Rolling Stone has just announced its
“100 Greatest Song Writers of All Time.”
Oddly, these all-time greats were born between 1911 and 1989. So Rolling Stone, like those pre-Darwin
clergymen, evidently has a peculiarly unscientific notion of time. (Even those old guys saw “all time” as 75
times longer than RS.) Just for fun,
let’s re-do the all-time list, in the
spirit of Richard Thompson, the British singer who replied to a similar list of
“greatest songs of all time” by recording an album that started with “Sumer is
icumen in,” which dates from before 1260 CE.
The oldest known song, with words
and notation, is around 3400 years old.
Some hymns over 1000 years old are still being sung. But for Rolling
Stone, “all time” began whenever Robert Johnson (b. 1911) wrote his first number. That means, among other things, that my own
mother was a teenager by the time the first of the all-time great songs was
written. In fact, except for Hank
Williams, all the top 25 started writing in my lifetime, and only Chuck Berry
and Leiber and Stoller were born more than 5 years before me. So by the time I got my first transistor
radio, about 1957, I was able to listen to each of these composers hot off the 78-
or 45-press. Very flattering, but then I
can listen to almost all the known writers before them just as easily.
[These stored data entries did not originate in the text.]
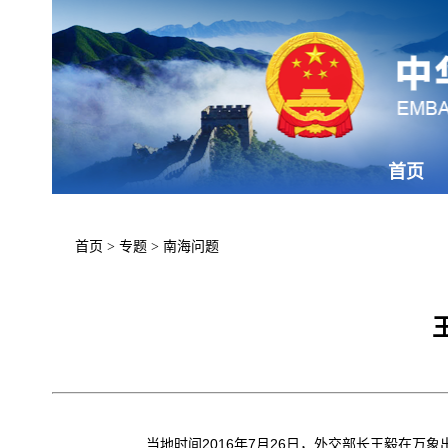
首页
首页
>
专题
>
南海问题
当地时间2016年7月26日，外交部长王毅在万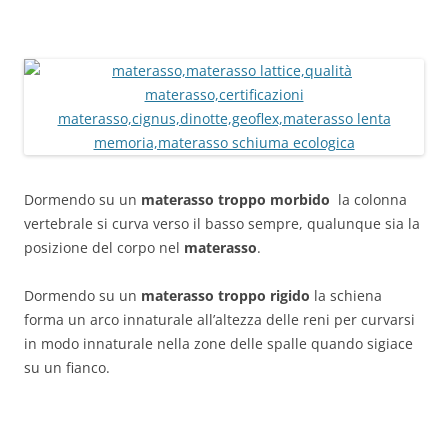
Dormendo su un
materasso troppo morbido
la colonna
vertebrale si curva verso il basso sempre, qualunque sia la
posizione del corpo nel
materasso
.
Dormendo su un
materasso troppo rigido
la schiena
forma un arco innaturale all’altezza delle reni per curvarsi
in modo innaturale nella zone delle spalle quando sigiace
su un fianco.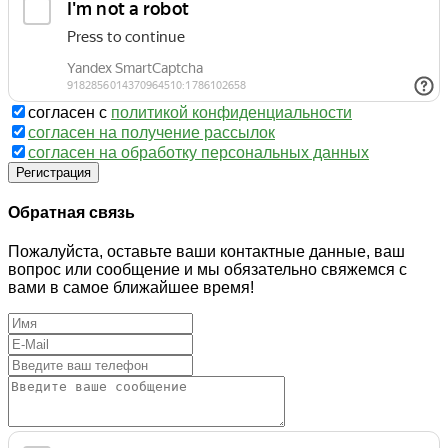
согласен с
политикой конфиденциальности
согласен на получение рассылок
согласен на обработку персональных данных
Регистрация
Обратная связь
Пожалуйста, оставьте ваши контактные данные, ваш
вопрос или сообщение и мы обязательно свяжемся с
вами в самое ближайшее время!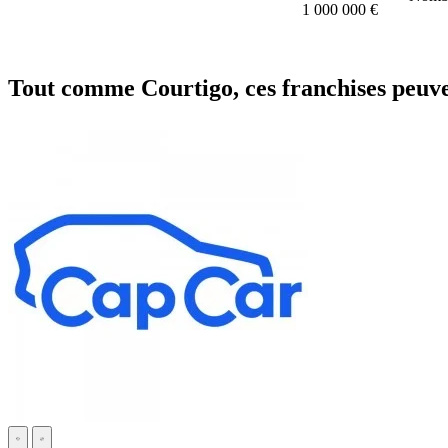
1 000 000 €
Tout comme Courtigo, ces franchises peuve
Oddly, lists of the 100 greatest
scientists of all time, which you might think would skew more heavily to the
modern era, usually begin over 2400 years ago. Of the two such lists I found,
82-88 of the 100 scientists ere born before the oldest of the RS musicians. Various top ten scientist lists never mention anyone born in the twentieth century, except for one credit to Alan Turing.
What’s missing? First, what almost
everyone calls “the great age of American popular music,” from say 1910 to
1950. Look up the term “Great American
Songbook” and you won’t find a single person on the RS list. Nor will you find a
single jazz musician. Then, of course,
anything before 1925, of any sort. And
even more recently, any songwriter from other genres, such as musical theater,
cabaret, etc.
So here’s my quick list of genres and songwriters who belong
ahead of at least 2/3 of the RS list:
1.
Maybe the greatest of all – Anonymous. Wrote all
the ballads, folk tunes, etc. from “Greensleeves” on up. No one will ever come close.
2.
The great hymn writers: Isaac Watts, Charles
Wesley, William Billings, etc. People
still sing their songs every week throughout the world, a hundred and more
years after their deaths. Take that,
“Imagine.”
3.
The true classics: Franz Schubert, Hugo Wolf,
Gustav Mahler, and others.
4.
The nineteenth century’s greats, especially
Stephen Foster
5.
Musical theater and operetta: Gilbert and
Sullivan (the first rappers), Victor Herbert, Rodgers and Hart (and
Hammerstein), Lerner and Loewe, Andrew Lloyd Webber, Stephen Sondheim, and more
6.
Tin Pan Alley: Irving Berlin, Cole Porter, the
Gershwins, Yip Harburg, Jerome Kern, Harold Arlen, Sammy Kahn, Johnny Mercer—Wikipedia
lists 50 well-knonw names in this
category alone.
7.
Jazz and Blues: Leadbelly, Ellington ,Hancock,
Coltrane, Basie, Mingus, Waller, Jelly Roll Morton, all the way back to Buddy
Bolden
8.
The Europeans, Kurt Weil, Jacques Brel, Charles
Aznavour, and others less well-known here.
Last but not least, the true “one hit wonders.” John
Newton of “Amazing Grace (actually a two-hitter with “Zion City of Our God”),
Mel Tormé (“Chestnuts Roasting”), Julia Ward Howe, Katherine Lee Bates
(“America the Beautiful”). Let’s end
with the greatest one-hit wonder of all time, the man whose one song is sung
pretty much every day of every year to large audiences, and has been for at
least as long as anything by the writers in Rolling
Stone. Every time you go to a
baseball, football, basketball or hockey game, professional or college, you’re
likely to hear his number. A rough estimate suggests that limiting ourselves to
just those venues, more people have heard his song in person over the past
half-century or so than are alive today.
So, far behind Anonymous in compositions, but perhaps his/her only
competitor for audience, Francis Scott Key and “The Star-Spangled Banner.”